+++ Source +++
RSBI and the politics of pedagogical choice
Setiono Sugiharto ; An Associate Professor at Atma Jaya Catholic University,
He is also chief editor of the Indonesian Journal of English Language Teaching
The fierce debates over the international pilot project schools (RSBI) that once raged between education activists and the government have come to a halt with the Constitutional Court ruling that the establishment of the often-dubbed “elite” schools is not in line with the Constitution.
In its verdict, the Constitutional Court said that the RSBIs had created dualism and discrimination in the national education system.
Also, with their exclusive use of English as the medium of classroom instruction, the schools have been lambasted for eroding national identity.
Yet, one day after the ruling the Education and Culture Ministry seemed adamant that it would not immediately dismiss RSBI.
The government’s efforts to improve the system of national education and to pursue quality education ought to be commended.
This is especially true given that most Indonesians have been casting doubts over local education and opting instead for overseas education.
While we have to extend our full support to the government for its seriousness in boosting the country’s education, we need to call into question the blind adoption of the label “international standard” in the RSBIs, which is associated mainly with the mandatory use of English (as an international language), imported curriculum and assessment instruments and the idea of English native speaking.
+++ Given material +++
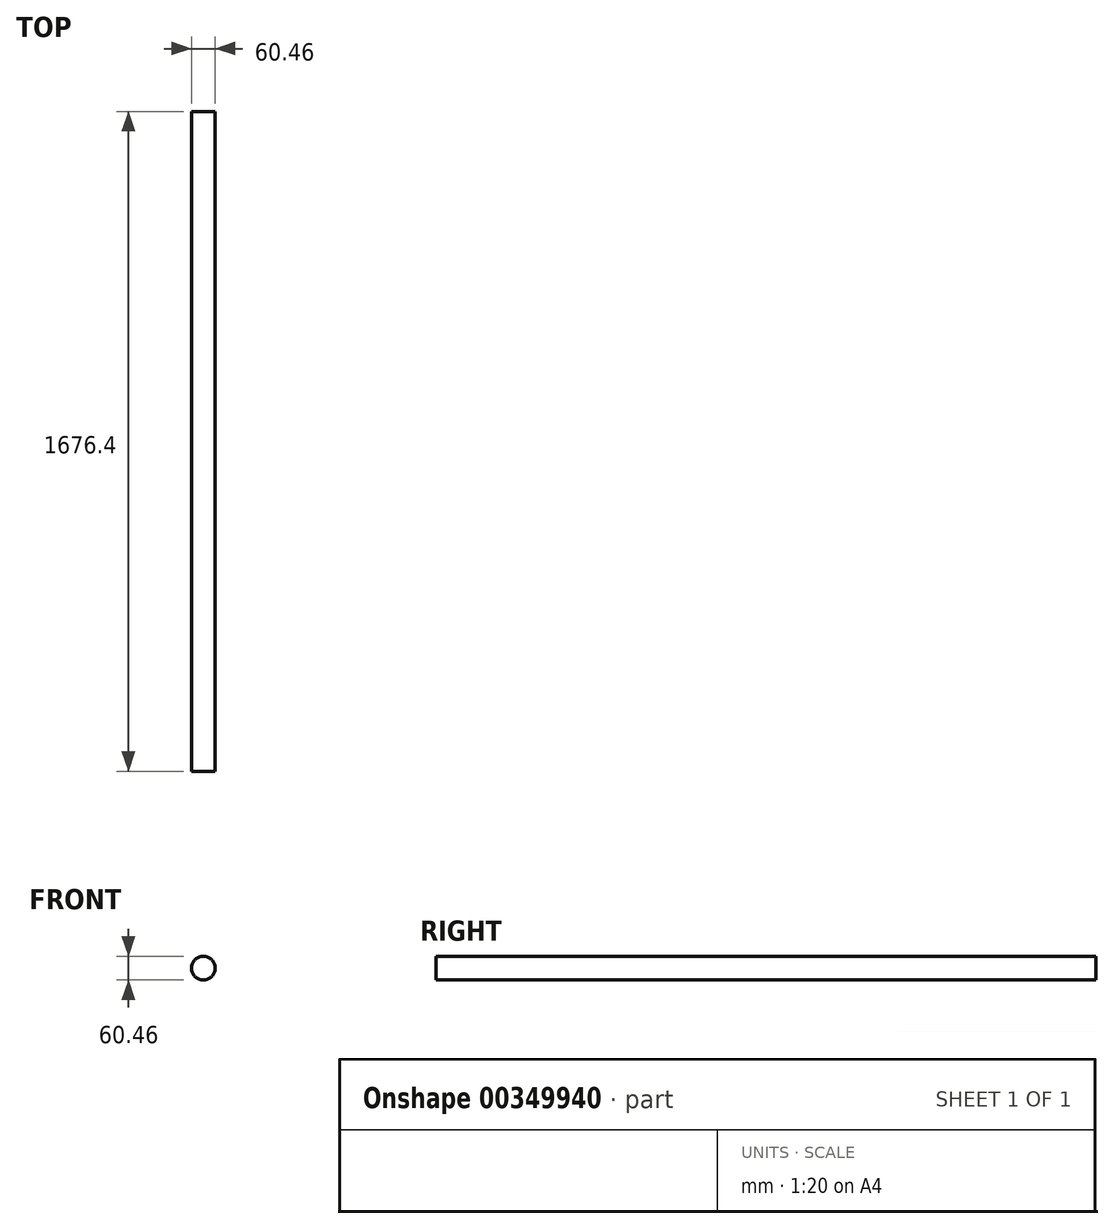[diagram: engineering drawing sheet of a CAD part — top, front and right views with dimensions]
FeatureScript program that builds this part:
+++
## Actions to take
• A. Decide whether each statement agrees with the article on RSBI schools. Answer yes or no for each, and quote the words of the article that decide it.
(i) The Constitutional Court ruled that establishing the RSBIs is not in line with the Constitution.
(ii) The Education and Culture Ministry dismissed RSBI immediately after the ruling.
(iii) The RSBIs use English exclusively as the medium of classroom instruction.
• B. Carry on with the article on RSBI schools, starting after its last sentence.
The data here come from a different source than the article.

## Solved tasks
• A.
(i) Yes: "the establishment of the often-dubbed “elite” schools is not in line with the Constitution"
(ii) No: "one day after the ruling the Education and Culture Ministry seemed adamant that it would not immediately dismiss RSBI"
(iii) Yes: "with their exclusive use of English as the medium of classroom instruction"

• B.
Perhaps this label is attributed among teachers, students and educational technocrats to pedagogical jargon like international standard competence, which has become the guiding principle in the curriculum design.
Needless to say, the idea behind the establishment of the RSBIs is more political than pedagogical if contextualized in the global spread of the hegemonic forces of Western education.
Thus, the often-voiced claim that the national education system needs to adjust itself to the rapid changes of the globalized world (through the establishment of RSBIs), so that local schools are poised to compete with schools overseas is certainly a political statement — a statement that cannot be perceived as neutral and innocent.
Complicating this statement, we can raise critical question: From which perspective is the banal notion of globalization viewed?
Clearly, in common knowledge the phrase “international Standard” is construed as designating globalization from the outside world, or what is often referred to as the Center World (the colonizing countries) as opposed to the Periphery World (the colonized countries).
It is this understanding that the opponents of the RSBIs object to and harshly denounce.
It is also because of this perception that they have accused the RSBIs of perpetuating liberalism and capitalism in education and also language imperialism.
Describing the fetish of the dissemination of English through education, as has been the case in the RSBIs, linguist JE Joseph (2004) said: “When members of the ‘peripheral’ population are themselves the ones opting for education in the ‘center’ language or promoting it for their countrymen, this merely means they have been co-opted into linguicism; they are internal colonialists.”
Interestingly, most education observers through their published writings in the media have unwittingly helped promote pedagogical imperialism by extolling the superiority of education of the center.
They uncritically believe in the reports released by international associations such as Trends in International Mathematics and Science Studies (TIMSS), Progress in International Reading Literacy Studies (PIRLS) and the Programme for International Student Assessment (PISA) — reports that provide a statistical comparison of the quality of academic performance across different countries.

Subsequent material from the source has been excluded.